→ Problem set:
[1] Using the Nokia excerpt, answer these:
(a) Which electronics manufacturing partners does Nokia work with?
(b) What percentage of revenue comes from Network Infrastructure?
(c) What does the Cloud and Network Services segment provide?
[2] Return, word for word, the stretch of the Nokia excerpt from "According to the" through "modern 5G systems.".

→ Extract provided:
◇ ◇ ◇

In simple terms, Nokia builds much of the physical and digital infrastructure that keeps modern telecom networks running. The company is also more vertically integrated than many investors realize. Nokia operates its own manufacturing facilities while also working with major electronics manufacturing partners such as Flex, Foxconn, Jabil, Sanmina, and Fabrinet.
According to the company’s 2025 annual report, revenue is distributed across four main segments:
Network Infrastructure — 40.12%. Products and services that keep connectivity running, from data centers to fiber-optic cables.
Operating margin: 9.8%.Mobile Networks — 39.22%. Communications equipment and services covering everything from legacy 2G networks to modern 5G systems.
Operating margin: 2.8%.Cloud and Network Services — 13.1%. Software and services that allow operators to deploy and monetize cloud-based telecom infrastructure.

◇ ◇ ◇

[Collected data]
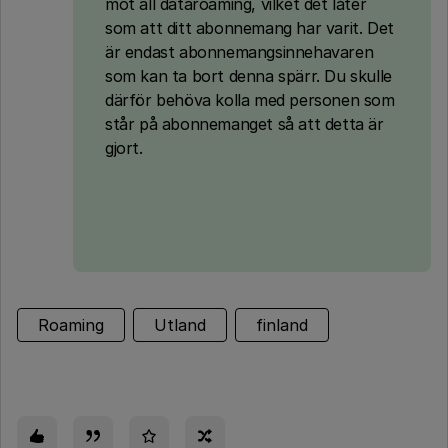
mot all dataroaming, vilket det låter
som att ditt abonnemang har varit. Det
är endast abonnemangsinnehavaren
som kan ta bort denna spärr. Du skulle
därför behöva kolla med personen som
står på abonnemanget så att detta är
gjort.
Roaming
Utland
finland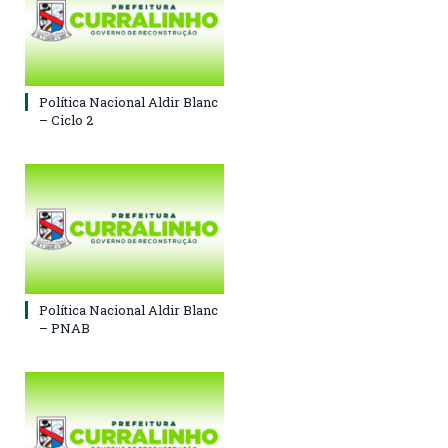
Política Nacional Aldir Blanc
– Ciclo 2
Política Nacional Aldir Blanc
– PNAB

◇ ◇ ◇

→ Results in order:
[1]
(a) Flex, Foxconn, Jabil, Sanmina, and Fabrinet.
(b) 40.12%.
(c) Software and services that allow operators to deploy and monetize cloud-based telecom infrastructure.

[2]
According to the company’s 2025 annual report, revenue is distributed across four main segments:
Network Infrastructure — 40.12%. Products and services that keep connectivity running, from data centers to fiber-optic cables.
Operating margin: 9.8%.Mobile Networks — 39.22%. Communications equipment and services covering everything from legacy 2G networks to modern 5G systems.